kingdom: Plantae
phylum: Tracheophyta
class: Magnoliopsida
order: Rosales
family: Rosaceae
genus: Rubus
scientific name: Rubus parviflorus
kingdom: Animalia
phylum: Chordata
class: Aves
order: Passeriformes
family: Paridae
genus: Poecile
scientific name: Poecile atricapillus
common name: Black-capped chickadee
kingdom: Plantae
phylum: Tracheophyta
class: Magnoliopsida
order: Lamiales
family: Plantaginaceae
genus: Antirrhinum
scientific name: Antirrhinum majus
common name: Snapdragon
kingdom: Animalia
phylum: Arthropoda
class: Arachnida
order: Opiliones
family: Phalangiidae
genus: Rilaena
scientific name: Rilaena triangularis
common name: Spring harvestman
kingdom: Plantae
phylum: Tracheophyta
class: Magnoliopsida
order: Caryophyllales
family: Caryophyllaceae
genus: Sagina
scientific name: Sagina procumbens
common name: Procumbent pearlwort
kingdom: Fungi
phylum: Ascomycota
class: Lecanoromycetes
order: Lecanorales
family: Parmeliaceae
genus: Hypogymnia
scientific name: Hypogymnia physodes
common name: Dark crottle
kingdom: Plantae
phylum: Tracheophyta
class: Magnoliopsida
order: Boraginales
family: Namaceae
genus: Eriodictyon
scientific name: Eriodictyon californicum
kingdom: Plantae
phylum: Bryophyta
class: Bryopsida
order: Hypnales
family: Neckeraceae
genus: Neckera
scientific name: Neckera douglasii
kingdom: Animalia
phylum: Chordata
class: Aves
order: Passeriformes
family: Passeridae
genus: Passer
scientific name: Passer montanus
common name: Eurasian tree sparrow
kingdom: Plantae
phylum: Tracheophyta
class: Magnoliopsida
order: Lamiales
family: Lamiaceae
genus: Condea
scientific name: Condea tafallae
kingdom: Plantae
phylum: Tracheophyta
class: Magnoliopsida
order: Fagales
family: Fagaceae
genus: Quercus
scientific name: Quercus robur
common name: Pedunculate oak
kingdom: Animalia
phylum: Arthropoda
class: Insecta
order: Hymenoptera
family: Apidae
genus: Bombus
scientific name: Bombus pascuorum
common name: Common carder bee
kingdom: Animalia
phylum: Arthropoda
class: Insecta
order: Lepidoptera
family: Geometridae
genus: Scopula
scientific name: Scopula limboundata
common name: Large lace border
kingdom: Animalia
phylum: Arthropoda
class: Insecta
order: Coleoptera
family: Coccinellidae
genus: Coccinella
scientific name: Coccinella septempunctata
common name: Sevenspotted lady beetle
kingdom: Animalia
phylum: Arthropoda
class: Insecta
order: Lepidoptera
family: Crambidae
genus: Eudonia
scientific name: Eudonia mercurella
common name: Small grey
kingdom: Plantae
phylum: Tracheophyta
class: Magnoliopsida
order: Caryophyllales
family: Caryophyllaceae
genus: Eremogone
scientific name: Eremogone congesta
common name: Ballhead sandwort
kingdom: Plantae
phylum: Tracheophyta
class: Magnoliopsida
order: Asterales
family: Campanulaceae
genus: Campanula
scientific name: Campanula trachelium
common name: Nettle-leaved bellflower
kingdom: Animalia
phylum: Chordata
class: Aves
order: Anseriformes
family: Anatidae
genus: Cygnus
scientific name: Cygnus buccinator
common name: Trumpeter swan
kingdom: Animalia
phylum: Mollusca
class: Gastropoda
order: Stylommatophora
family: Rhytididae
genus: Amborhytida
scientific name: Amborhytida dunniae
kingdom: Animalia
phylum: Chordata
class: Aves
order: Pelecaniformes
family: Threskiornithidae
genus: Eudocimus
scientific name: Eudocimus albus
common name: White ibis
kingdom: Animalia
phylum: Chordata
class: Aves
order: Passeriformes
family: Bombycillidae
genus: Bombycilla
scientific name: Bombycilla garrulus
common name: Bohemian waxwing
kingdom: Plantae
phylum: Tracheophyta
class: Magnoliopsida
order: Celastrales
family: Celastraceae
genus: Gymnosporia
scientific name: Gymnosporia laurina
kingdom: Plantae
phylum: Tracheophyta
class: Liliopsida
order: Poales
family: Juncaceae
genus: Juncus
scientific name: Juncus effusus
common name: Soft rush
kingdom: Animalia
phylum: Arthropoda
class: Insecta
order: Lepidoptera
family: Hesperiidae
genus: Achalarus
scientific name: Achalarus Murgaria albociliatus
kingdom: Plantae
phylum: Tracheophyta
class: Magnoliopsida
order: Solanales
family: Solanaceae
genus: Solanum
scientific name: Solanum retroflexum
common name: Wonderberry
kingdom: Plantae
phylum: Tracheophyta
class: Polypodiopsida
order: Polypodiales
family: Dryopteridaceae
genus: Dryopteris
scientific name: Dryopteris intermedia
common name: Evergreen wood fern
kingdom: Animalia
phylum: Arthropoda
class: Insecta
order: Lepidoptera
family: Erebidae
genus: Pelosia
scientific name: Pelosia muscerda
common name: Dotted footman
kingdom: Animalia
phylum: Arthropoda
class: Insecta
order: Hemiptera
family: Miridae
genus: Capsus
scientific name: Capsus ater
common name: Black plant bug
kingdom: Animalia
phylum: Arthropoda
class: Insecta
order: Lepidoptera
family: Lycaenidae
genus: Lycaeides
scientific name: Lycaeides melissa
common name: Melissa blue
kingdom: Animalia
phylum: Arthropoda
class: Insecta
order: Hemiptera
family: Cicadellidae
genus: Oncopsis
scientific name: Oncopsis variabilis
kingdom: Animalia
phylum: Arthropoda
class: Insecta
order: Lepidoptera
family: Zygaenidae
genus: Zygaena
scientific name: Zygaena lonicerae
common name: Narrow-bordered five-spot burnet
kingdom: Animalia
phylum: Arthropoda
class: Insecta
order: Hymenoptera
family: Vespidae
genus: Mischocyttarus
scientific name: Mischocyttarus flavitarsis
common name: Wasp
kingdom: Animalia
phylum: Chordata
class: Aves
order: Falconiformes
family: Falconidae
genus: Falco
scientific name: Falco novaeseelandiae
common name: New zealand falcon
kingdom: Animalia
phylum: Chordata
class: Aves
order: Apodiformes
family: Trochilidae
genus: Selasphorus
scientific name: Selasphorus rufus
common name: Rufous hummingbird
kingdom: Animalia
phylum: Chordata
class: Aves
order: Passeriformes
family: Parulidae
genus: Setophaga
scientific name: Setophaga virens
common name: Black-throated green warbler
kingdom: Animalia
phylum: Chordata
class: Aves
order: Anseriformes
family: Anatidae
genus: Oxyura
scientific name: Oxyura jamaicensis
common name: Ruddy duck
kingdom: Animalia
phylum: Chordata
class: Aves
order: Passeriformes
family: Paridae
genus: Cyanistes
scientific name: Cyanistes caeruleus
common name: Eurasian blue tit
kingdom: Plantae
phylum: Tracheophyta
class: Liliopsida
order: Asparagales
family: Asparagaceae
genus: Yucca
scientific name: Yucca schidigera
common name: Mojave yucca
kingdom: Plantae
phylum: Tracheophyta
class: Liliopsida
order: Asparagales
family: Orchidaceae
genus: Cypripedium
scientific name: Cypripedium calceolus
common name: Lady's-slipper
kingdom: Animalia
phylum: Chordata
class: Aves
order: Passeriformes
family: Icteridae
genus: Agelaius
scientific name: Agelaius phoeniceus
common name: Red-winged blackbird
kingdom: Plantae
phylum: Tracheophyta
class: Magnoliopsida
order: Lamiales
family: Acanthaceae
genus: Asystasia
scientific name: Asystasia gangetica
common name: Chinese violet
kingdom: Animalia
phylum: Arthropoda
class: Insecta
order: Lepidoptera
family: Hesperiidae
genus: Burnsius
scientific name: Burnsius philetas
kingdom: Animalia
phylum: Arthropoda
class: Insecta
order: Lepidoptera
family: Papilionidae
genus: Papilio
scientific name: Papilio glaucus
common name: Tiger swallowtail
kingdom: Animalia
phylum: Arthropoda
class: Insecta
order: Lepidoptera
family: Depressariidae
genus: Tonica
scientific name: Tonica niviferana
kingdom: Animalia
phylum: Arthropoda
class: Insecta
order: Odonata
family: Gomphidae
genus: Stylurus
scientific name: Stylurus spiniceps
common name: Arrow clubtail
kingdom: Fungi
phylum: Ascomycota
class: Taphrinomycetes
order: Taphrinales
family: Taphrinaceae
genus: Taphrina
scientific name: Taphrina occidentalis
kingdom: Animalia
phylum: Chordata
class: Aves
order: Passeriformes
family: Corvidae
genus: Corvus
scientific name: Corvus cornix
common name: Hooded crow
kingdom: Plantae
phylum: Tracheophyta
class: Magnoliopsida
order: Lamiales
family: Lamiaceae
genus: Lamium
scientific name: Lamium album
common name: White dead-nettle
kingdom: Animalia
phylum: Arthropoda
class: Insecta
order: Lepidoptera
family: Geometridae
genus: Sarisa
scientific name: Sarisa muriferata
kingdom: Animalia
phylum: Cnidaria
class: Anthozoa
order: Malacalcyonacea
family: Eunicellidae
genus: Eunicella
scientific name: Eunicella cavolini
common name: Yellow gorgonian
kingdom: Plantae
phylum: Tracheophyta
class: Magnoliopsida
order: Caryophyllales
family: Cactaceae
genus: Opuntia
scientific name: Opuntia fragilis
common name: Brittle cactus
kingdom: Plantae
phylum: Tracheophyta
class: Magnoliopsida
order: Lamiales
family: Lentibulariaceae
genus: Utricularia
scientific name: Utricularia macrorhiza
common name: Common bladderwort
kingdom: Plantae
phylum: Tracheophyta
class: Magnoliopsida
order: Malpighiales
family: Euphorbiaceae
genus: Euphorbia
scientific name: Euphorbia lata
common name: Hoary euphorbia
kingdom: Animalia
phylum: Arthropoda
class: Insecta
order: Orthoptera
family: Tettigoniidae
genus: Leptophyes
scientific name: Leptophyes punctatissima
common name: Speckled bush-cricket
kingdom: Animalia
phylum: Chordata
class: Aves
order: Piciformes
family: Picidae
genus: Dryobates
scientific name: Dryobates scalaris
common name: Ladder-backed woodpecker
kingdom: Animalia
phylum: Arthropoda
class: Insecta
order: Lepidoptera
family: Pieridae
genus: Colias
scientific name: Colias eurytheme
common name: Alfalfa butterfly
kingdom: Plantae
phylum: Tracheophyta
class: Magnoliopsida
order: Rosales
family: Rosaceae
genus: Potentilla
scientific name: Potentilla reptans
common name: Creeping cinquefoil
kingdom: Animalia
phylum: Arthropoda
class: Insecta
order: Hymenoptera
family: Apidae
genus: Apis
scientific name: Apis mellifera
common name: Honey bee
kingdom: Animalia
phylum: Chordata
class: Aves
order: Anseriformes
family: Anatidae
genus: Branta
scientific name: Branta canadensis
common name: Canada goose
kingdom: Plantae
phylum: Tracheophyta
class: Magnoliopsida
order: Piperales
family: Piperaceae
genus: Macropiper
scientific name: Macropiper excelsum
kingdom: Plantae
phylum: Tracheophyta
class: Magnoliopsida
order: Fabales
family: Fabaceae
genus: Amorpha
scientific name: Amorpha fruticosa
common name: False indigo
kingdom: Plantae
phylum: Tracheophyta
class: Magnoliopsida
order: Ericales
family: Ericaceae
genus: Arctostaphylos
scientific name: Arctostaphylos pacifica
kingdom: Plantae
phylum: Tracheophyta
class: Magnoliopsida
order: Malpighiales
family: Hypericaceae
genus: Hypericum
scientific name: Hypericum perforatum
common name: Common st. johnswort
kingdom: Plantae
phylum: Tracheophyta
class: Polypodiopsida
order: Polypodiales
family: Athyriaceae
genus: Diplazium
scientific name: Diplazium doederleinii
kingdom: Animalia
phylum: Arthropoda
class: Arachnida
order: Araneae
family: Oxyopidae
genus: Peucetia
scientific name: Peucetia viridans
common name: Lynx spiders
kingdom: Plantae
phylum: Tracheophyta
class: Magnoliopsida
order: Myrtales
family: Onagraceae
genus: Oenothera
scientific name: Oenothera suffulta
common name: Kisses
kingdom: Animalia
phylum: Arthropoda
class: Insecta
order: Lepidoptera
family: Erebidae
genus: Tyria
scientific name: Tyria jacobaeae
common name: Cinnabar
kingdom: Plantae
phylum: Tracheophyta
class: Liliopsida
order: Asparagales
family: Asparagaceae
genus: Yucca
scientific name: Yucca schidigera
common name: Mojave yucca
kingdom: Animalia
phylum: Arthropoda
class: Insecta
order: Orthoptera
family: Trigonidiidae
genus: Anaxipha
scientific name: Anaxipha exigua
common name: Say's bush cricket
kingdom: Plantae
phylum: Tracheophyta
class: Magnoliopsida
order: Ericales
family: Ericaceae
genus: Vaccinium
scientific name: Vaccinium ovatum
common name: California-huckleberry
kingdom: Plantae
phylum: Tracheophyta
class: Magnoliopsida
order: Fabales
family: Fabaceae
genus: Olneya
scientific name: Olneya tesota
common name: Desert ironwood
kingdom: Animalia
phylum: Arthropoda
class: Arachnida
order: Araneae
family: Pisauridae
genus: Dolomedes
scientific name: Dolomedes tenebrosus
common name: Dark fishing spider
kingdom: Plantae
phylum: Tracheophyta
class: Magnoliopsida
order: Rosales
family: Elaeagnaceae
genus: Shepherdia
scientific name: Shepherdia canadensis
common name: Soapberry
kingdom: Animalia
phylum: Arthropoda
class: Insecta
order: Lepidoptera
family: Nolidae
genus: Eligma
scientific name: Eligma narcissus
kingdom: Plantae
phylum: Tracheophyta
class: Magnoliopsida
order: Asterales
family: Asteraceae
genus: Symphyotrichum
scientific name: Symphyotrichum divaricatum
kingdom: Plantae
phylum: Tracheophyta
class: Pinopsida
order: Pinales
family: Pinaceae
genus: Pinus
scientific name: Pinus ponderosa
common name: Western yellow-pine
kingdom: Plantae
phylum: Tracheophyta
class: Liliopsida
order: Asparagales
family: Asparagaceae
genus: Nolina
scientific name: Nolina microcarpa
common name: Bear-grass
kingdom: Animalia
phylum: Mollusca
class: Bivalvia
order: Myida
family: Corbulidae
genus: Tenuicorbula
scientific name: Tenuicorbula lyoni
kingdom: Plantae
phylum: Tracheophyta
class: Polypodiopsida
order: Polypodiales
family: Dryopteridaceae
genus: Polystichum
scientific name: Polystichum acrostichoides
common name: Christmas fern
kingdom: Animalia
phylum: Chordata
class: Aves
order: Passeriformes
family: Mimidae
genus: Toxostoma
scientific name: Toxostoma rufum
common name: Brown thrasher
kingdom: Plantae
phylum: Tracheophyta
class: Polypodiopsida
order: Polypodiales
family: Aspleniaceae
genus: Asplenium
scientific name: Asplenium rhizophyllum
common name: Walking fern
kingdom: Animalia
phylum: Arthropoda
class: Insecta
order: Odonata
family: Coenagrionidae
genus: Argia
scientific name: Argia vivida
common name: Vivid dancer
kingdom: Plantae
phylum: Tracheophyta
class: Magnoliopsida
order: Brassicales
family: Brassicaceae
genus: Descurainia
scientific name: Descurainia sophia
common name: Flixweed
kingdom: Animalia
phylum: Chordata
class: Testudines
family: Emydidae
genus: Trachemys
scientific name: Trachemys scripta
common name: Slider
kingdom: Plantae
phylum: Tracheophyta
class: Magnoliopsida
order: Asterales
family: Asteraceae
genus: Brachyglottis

================================

* SHORT EXERCISE
Copy out everything above from the very first line down to the line containing "genus: Coccinella", including that line, with no changes to any of them.

* RESPONSE TO THE EXERCISE
kingdom: Plantae
phylum: Tracheophyta
class: Magnoliopsida
order: Rosales
family: Rosaceae
genus: Rubus
scientific name: Rubus parviflorus
kingdom: Animalia
phylum: Chordata
class: Aves
order: Passeriformes
family: Paridae
genus: Poecile
scientific name: Poecile atricapillus
common name: Black-capped chickadee
kingdom: Plantae
phylum: Tracheophyta
class: Magnoliopsida
order: Lamiales
family: Plantaginaceae
genus: Antirrhinum
scientific name: Antirrhinum majus
common name: Snapdragon
kingdom: Animalia
phylum: Arthropoda
class: Arachnida
order: Opiliones
family: Phalangiidae
genus: Rilaena
scientific name: Rilaena triangularis
common name: Spring harvestman
kingdom: Plantae
phylum: Tracheophyta
class: Magnoliopsida
order: Caryophyllales
family: Caryophyllaceae
genus: Sagina
scientific name: Sagina procumbens
common name: Procumbent pearlwort
kingdom: Fungi
phylum: Ascomycota
class: Lecanoromycetes
order: Lecanorales
family: Parmeliaceae
genus: Hypogymnia
scientific name: Hypogymnia physodes
common name: Dark crottle
kingdom: Plantae
phylum: Tracheophyta
class: Magnoliopsida
order: Boraginales
family: Namaceae
genus: Eriodictyon
scientific name: Eriodictyon californicum
kingdom: Plantae
phylum: Bryophyta
class: Bryopsida
order: Hypnales
family: Neckeraceae
genus: Neckera
scientific name: Neckera douglasii
kingdom: Animalia
phylum: Chordata
class: Aves
order: Passeriformes
family: Passeridae
genus: Passer
scientific name: Passer montanus
common name: Eurasian tree sparrow
kingdom: Plantae
phylum: Tracheophyta
class: Magnoliopsida
order: Lamiales
family: Lamiaceae
genus: Condea
scientific name: Condea tafallae
kingdom: Plantae
phylum: Tracheophyta
class: Magnoliopsida
order: Fagales
family: Fagaceae
genus: Quercus
scientific name: Quercus robur
common name: Pedunculate oak
kingdom: Animalia
phylum: Arthropoda
class: Insecta
order: Hymenoptera
family: Apidae
genus: Bombus
scientific name: Bombus pascuorum
common name: Common carder bee
kingdom: Animalia
phylum: Arthropoda
class: Insecta
order: Lepidoptera
family: Geometridae
genus: Scopula
scientific name: Scopula limboundata
common name: Large lace border
kingdom: Animalia
phylum: Arthropoda
class: Insecta
order: Coleoptera
family: Coccinellidae
genus: Coccinella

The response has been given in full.